2015 und 2016 folgten 22 Partien in der Major League Soccer (MLS) bei Orlando City. 5 Treffer und 3 Assists gelangen ihm beim Klub aus Florida. Der langhaarige Spieler muss an der Seite des einstigen brasilianischen Weltfussballers Kakà einen nachhaltigen Eindruck bei den Fans hinterlassen haben. Denn als sein Freund Scott Sutter dieser Tage via Instagram verkündete, dass er Winter zurück ins City Stadium holen möchte, reagierten die Anhänger Orlandos begeistert. Winters direkter Zug zum Tor und sein Kämpferherz wurden in den Kommentaren gelobt, doch der heutige Orlando-Verteidiger und frühere YB- und FCZ-Profi Sutter wird den Zürcher vor 2019 kaum aus dem Letzigrund locken können. So lange dauert Winters Vertrag noch beim FCZ, wo er seit der letztjährigen Challenge-League-Saison wieder unter seinem Mentor Uli Forte arbeiten kann. Bereits in der Anfangsphase seiner Karriere setzte Forte bei Red Star, Wil und St. Gallen immer wieder auf ihn. Das ist auch jetzt in Zürich nicht anders, ausser dass Winter beim FCZ gegen eine weitaus grössere Konkurrenz um den Platz kämpfen muss.
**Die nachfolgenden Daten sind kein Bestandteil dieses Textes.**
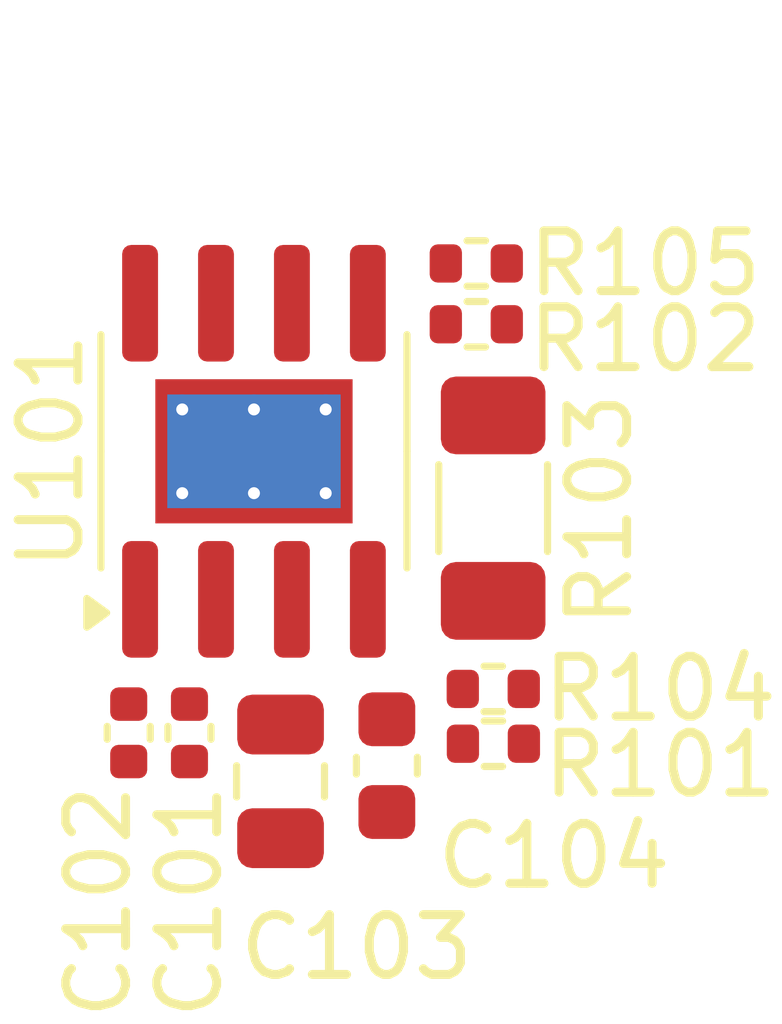
<source format=kicad_pcb>
(kicad_pcb
	(version 20240108)
	(generator "pcbnew")
	(generator_version "8.0")
	(general
		(thickness 1.6)
		(legacy_teardrops no)
	)
	(paper "A4")
	(layers
		(0 "F.Cu" signal)
		(31 "B.Cu" signal)
		(32 "B.Adhes" user "B.Adhesive")
		(33 "F.Adhes" user "F.Adhesive")
		(34 "B.Paste" user)
		(35 "F.Paste" user)
		(36 "B.SilkS" user "B.Silkscreen")
		(37 "F.SilkS" user "F.Silkscreen")
		(38 "B.Mask" user)
		(39 "F.Mask" user)
		(40 "Dwgs.User" user "User.Drawings")
		(41 "Cmts.User" user "User.Comments")
		(42 "Eco1.User" user "User.Eco1")
		(43 "Eco2.User" user "User.Eco2")
		(44 "Edge.Cuts" user)
		(45 "Margin" user)
		(46 "B.CrtYd" user "B.Courtyard")
		(47 "F.CrtYd" user "F.Courtyard")
		(48 "B.Fab" user)
		(49 "F.Fab" user)
		(50 "User.1" user)
		(51 "User.2" user)
		(52 "User.3" user)
		(53 "User.4" user)
		(54 "User.5" user)
		(55 "User.6" user)
		(56 "User.7" user)
		(57 "User.8" user)
		(58 "User.9" user)
	)
	(setup
		(pad_to_mask_clearance 0)
		(allow_soldermask_bridges_in_footprints no)
		(pcbplotparams
			(layerselection 0x00010fc_ffffffff)
			(plot_on_all_layers_selection 0x0000000_00000000)
			(disableapertmacros no)
			(usegerberextensions no)
			(usegerberattributes yes)
			(usegerberadvancedattributes yes)
			(creategerberjobfile yes)
			(dashed_line_dash_ratio 12.000000)
			(dashed_line_gap_ratio 3.000000)
			(svgprecision 4)
			(plotframeref no)
			(viasonmask no)
			(mode 1)
			(useauxorigin no)
			(hpglpennumber 1)
			(hpglpenspeed 20)
			(hpglpendiameter 15.000000)
			(pdf_front_fp_property_popups yes)
			(pdf_back_fp_property_popups yes)
			(dxfpolygonmode yes)
			(dxfimperialunits yes)
			(dxfusepcbnewfont yes)
			(psnegative no)
			(psa4output no)
			(plotreference yes)
			(plotvalue yes)
			(plotfptext yes)
			(plotinvisibletext no)
			(sketchpadsonfab no)
			(subtractmaskfromsilk no)
			(outputformat 1)
			(mirror no)
			(drillshape 1)
			(scaleselection 1)
			(outputdirectory "")
		)
	)
	(net 0 "")
	(net 1 "/+3V3")
	(net 2 "/U+")
	(net 3 "/AMP_MOTOR0")
	(net 4 "/EMF_MOTOR0")
	(net 5 "/EMF_MOTOR1")
	(net 6 "/AMP_MOTOR1")
	(net 7 "unconnected-(U101-NC-Pad8)")
	(net 8 "/MOTOR0")
	(net 9 "/MOTOR1")
	(net 10 "PGND")
	(net 11 "/GND")
	(footprint "Resistor_SMD:R_0402_1005Metric" (layer "F.Cu") (at 145.545999 75.846 180))
	(footprint "Capacitor_SMD:C_0603_1608Metric" (layer "F.Cu") (at 143.764 76.213 -90))
	(footprint "Resistor_SMD:R_0402_1005Metric" (layer "F.Cu") (at 145.26 68.834))
	(footprint "Capacitor_SMD:C_0402_1005Metric" (layer "F.Cu") (at 139.446 75.664 90))
	(footprint "Resistor_SMD:R_0402_1005Metric" (layer "F.Cu") (at 145.543999 74.93 180))
	(footprint "Package_SO:SOIC-8-1EP_3.9x4.9mm_P1.27mm_EP2.41x3.3mm_ThermalVias" (layer "F.Cu") (at 141.541 70.958 90))
	(footprint "Capacitor_SMD:C_0805_2012Metric" (layer "F.Cu") (at 141.986 76.4755 -90))
	(footprint "Resistor_SMD:R_0402_1005Metric" (layer "F.Cu") (at 145.26 67.818 180))
	(footprint "Resistor_SMD:R_1206_3216Metric_Pad1.30x1.75mm_HandSolder" (layer "F.Cu") (at 145.542 71.908001 90))
	(footprint "Capacitor_SMD:C_0402_1005Metric" (layer "F.Cu") (at 140.462 75.664 -90))
)

</source>
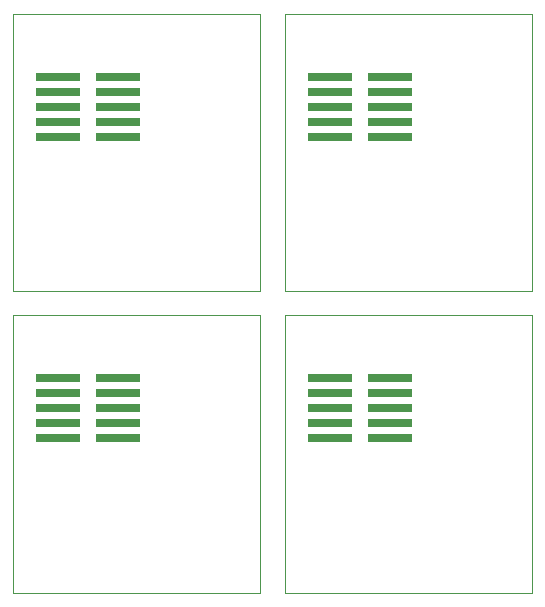
<source format=gtp>
G75*
G70*
%OFA0B0*%
%FSLAX24Y24*%
%IPPOS*%
%LPD*%
%AMOC8*
5,1,8,0,0,1.08239X$1,22.5*
%
%ADD10C,0.0000*%
%ADD11R,0.1500X0.0290*%
D10*
X000150Y000150D02*
X000150Y009402D01*
X008400Y009400D01*
X008400Y000150D01*
X000150Y000150D01*
X009205Y000150D02*
X009205Y009402D01*
X017455Y009400D01*
X017455Y000150D01*
X009205Y000150D01*
X009205Y010189D02*
X009205Y019441D01*
X017455Y019439D01*
X017455Y010189D01*
X009205Y010189D01*
X008400Y010189D02*
X008400Y019439D01*
X000150Y019441D01*
X000150Y010189D01*
X008400Y010189D01*
D11*
X010705Y007294D03*
X010705Y006794D03*
X010705Y006294D03*
X010705Y005794D03*
X010705Y005294D03*
X012705Y005294D03*
X012705Y005794D03*
X012705Y006294D03*
X012705Y006794D03*
X012705Y007294D03*
X012705Y015333D03*
X012705Y015833D03*
X012705Y016333D03*
X012705Y016833D03*
X012705Y017333D03*
X010705Y017333D03*
X010705Y016833D03*
X010705Y016333D03*
X010705Y015833D03*
X010705Y015333D03*
X003650Y015333D03*
X003650Y015833D03*
X003650Y016333D03*
X003650Y016833D03*
X003650Y017333D03*
X001650Y017333D03*
X001650Y016833D03*
X001650Y016333D03*
X001650Y015833D03*
X001650Y015333D03*
X001650Y007294D03*
X001650Y006794D03*
X001650Y006294D03*
X001650Y005794D03*
X001650Y005294D03*
X003650Y005294D03*
X003650Y005794D03*
X003650Y006294D03*
X003650Y006794D03*
X003650Y007294D03*
M02*

</source>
Dennoch ist Adrian Winter bei Forte gut aufgehoben. Der Italoschweizer weiss, wie er den sensiblen Rechtsaussen behandeln muss, damit er ihm mit energischen Flügelläufen, Flanken und Torschüssen das Vertrauen zurückzahlt. Der FCL, der die letzten sechs Spiele auswärts gegen Zürich gewann, ist auf jeden Fall gewarnt vor seinem Ex-Spieler. Captain und Linksverteidiger Claudio Lustenberger wird es morgen mit Winter zu tun bekommen: «Adi müssen wir auf jeden Fall auf dem Radar haben.»